__Written task__: Locate each line below that includes "tournée" and reproduce it.

__Material for this task__:
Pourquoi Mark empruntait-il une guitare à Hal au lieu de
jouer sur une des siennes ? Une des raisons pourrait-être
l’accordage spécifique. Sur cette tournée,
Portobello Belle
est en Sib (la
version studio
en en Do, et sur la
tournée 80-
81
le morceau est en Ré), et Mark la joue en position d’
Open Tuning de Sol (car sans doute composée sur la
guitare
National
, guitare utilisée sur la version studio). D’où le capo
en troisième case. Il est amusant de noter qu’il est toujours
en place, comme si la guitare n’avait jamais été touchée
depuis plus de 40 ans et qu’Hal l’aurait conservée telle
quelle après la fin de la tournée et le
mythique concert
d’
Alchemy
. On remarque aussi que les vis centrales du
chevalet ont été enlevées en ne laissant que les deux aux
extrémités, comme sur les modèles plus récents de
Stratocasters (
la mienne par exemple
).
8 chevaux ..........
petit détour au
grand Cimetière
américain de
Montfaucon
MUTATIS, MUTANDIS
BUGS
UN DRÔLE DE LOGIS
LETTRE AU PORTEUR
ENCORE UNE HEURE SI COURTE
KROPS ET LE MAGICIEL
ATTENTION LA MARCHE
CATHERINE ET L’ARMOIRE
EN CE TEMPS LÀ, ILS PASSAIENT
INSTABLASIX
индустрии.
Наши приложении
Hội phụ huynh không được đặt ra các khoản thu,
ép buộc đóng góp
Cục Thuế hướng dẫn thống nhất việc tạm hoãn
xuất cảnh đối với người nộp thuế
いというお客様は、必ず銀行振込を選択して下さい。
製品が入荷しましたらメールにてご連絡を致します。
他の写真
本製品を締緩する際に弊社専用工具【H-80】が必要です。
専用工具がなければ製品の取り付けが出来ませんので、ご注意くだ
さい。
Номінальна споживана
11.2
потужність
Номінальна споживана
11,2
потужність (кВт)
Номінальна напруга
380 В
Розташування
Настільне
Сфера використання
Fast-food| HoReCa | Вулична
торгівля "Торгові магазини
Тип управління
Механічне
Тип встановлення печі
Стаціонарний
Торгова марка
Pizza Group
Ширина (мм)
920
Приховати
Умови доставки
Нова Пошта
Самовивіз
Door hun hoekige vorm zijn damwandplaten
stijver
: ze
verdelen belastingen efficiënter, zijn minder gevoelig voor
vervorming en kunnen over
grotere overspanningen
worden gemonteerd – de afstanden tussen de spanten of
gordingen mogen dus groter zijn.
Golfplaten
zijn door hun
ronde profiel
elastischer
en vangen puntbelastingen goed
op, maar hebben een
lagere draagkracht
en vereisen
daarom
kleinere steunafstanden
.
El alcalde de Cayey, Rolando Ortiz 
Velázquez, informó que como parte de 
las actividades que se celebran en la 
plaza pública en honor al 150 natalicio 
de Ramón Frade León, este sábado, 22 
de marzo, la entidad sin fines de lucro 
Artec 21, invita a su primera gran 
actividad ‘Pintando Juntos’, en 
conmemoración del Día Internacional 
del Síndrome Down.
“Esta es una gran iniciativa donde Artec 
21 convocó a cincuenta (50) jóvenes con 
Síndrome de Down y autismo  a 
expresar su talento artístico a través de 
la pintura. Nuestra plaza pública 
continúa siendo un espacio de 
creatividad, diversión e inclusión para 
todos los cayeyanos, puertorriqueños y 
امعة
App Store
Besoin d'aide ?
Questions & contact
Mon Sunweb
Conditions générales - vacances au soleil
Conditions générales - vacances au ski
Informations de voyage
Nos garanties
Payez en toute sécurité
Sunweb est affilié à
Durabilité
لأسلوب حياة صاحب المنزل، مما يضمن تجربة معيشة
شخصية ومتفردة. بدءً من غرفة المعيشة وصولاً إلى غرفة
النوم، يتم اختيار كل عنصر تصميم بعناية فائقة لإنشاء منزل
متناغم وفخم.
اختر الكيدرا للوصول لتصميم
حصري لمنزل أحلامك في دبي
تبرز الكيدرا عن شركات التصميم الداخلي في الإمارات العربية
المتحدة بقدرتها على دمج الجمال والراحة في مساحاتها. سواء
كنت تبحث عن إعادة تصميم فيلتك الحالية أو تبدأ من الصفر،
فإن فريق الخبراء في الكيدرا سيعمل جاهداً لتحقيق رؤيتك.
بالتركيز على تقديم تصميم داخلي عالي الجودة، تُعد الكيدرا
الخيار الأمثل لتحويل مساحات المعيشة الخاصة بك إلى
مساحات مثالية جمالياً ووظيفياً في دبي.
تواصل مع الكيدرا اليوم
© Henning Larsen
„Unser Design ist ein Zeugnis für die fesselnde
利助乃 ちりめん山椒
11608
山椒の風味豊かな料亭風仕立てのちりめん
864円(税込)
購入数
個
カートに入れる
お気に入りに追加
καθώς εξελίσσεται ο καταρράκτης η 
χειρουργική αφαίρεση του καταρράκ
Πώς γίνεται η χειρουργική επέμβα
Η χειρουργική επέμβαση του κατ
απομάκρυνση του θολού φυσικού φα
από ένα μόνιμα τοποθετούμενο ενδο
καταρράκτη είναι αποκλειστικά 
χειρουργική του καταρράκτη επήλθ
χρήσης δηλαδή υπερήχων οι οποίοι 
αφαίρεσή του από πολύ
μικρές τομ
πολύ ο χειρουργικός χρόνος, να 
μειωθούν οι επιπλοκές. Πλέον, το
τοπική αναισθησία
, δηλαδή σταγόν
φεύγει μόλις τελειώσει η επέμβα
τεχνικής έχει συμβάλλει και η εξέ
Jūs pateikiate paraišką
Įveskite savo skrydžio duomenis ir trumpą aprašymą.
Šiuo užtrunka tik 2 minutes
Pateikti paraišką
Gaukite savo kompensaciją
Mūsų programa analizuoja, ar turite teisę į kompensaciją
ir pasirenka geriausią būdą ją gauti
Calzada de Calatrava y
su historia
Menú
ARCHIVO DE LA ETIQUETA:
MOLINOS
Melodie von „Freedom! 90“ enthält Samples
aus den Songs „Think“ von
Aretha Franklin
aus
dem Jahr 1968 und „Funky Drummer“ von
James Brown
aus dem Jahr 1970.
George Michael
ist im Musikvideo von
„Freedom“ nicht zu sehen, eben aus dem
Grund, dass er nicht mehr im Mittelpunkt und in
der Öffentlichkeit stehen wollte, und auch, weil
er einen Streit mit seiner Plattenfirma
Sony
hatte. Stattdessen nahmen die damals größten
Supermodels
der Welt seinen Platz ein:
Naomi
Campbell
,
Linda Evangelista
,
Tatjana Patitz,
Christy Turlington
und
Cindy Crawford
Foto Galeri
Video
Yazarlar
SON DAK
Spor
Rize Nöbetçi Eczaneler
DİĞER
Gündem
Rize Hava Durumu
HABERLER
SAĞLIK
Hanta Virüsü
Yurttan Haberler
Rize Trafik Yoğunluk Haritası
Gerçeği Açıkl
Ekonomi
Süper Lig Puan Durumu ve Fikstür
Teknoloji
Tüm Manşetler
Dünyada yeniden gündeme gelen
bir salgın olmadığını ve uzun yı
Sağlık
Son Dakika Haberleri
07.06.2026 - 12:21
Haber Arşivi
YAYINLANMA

__Response to the exercise__:
l’accordage spécifique. Sur cette tournée,
tournée 80-
quelle après la fin de la tournée et le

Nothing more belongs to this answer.